*** DATA EXTRACTS
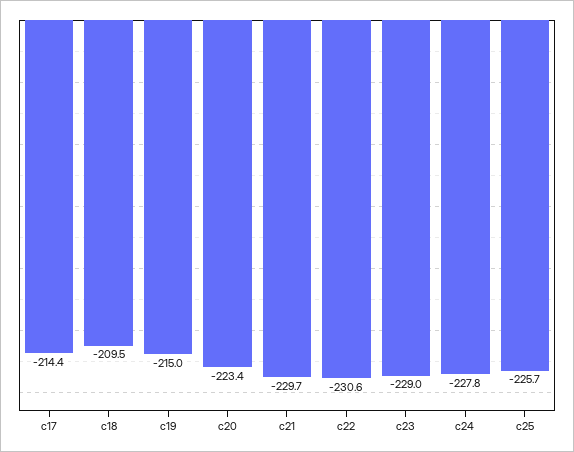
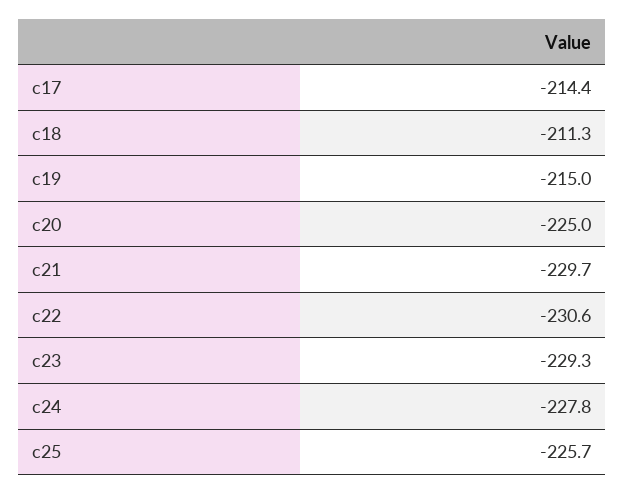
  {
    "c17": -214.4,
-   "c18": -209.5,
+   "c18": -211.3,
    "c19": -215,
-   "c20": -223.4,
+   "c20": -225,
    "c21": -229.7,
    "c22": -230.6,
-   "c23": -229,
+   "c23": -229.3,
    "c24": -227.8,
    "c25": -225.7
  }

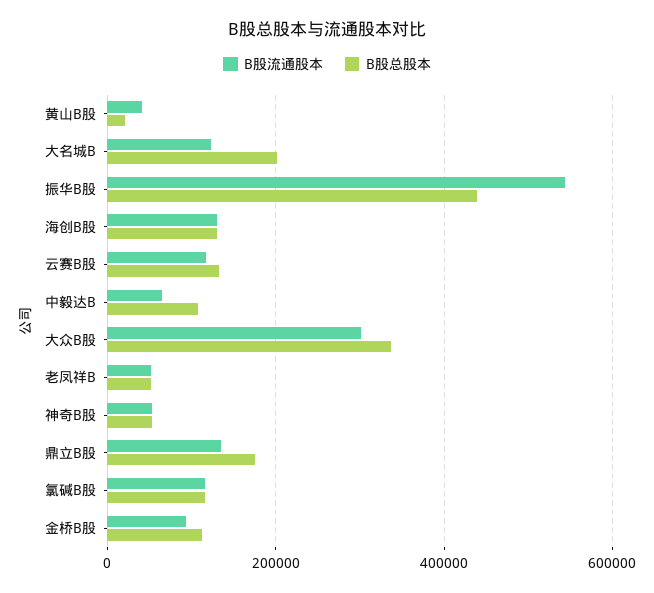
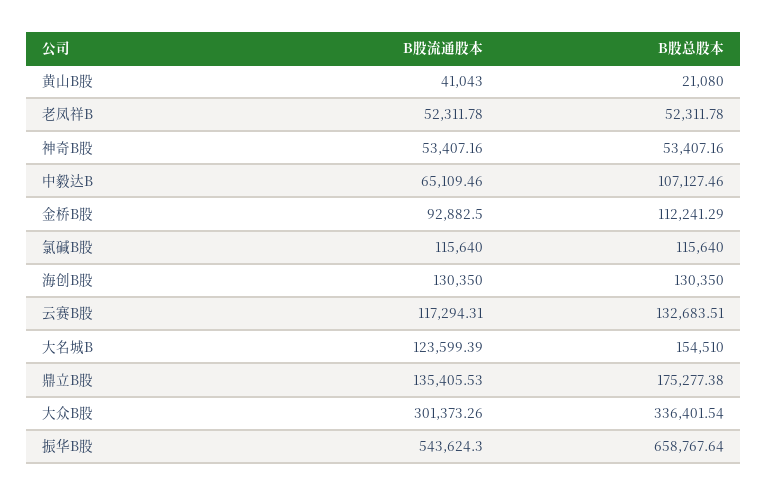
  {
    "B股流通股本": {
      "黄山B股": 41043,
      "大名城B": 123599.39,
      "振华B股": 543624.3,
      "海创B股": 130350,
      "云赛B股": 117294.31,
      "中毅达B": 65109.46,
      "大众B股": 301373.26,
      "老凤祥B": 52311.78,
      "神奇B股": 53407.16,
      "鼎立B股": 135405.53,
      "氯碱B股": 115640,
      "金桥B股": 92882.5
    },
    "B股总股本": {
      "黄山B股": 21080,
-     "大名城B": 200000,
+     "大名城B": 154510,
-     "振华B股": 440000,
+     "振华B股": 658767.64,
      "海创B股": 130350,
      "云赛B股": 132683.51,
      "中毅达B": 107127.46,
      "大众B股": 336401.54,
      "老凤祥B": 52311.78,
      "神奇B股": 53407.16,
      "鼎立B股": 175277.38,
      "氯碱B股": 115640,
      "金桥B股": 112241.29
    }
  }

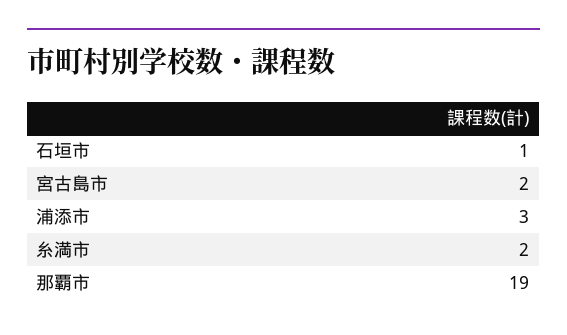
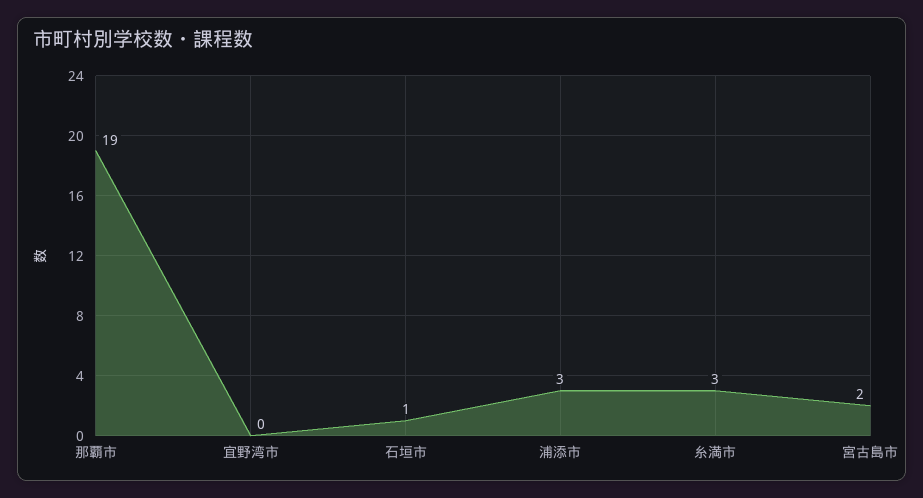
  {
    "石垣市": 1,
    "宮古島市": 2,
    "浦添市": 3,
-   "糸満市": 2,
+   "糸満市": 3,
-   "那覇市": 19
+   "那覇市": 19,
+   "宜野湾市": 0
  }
******
INSTRUCTION ::
Make an exact copy of the records shown above, without the pictures.

ANSWER SPACE ::
  {
    "c17": -214.4,
-   "c18": -209.5,
+   "c18": -211.3,
    "c19": -215,
-   "c20": -223.4,
+   "c20": -225,
    "c21": -229.7,
    "c22": -230.6,
-   "c23": -229,
+   "c23": -229.3,
    "c24": -227.8,
    "c25": -225.7
  }

  {
    "B股流通股本": {
      "黄山B股": 41043,
      "大名城B": 123599.39,
      "振华B股": 543624.3,
      "海创B股": 130350,
      "云赛B股": 117294.31,
      "中毅达B": 65109.46,
      "大众B股": 301373.26,
      "老凤祥B": 52311.78,
      "神奇B股": 53407.16,
      "鼎立B股": 135405.53,
      "氯碱B股": 115640,
      "金桥B股": 92882.5
    },
    "B股总股本": {
      "黄山B股": 21080,
-     "大名城B": 200000,
+     "大名城B": 154510,
-     "振华B股": 440000,
+     "振华B股": 658767.64,
      "海创B股": 130350,
      "云赛B股": 132683.51,
      "中毅达B": 107127.46,
      "大众B股": 336401.54,
      "老凤祥B": 52311.78,
      "神奇B股": 53407.16,
      "鼎立B股": 175277.38,
      "氯碱B股": 115640,
      "金桥B股": 112241.29
    }
  }

  {
    "石垣市": 1,
    "宮古島市": 2,
    "浦添市": 3,
-   "糸満市": 2,
+   "糸満市": 3,
-   "那覇市": 19
+   "那覇市": 19,
+   "宜野湾市": 0
  }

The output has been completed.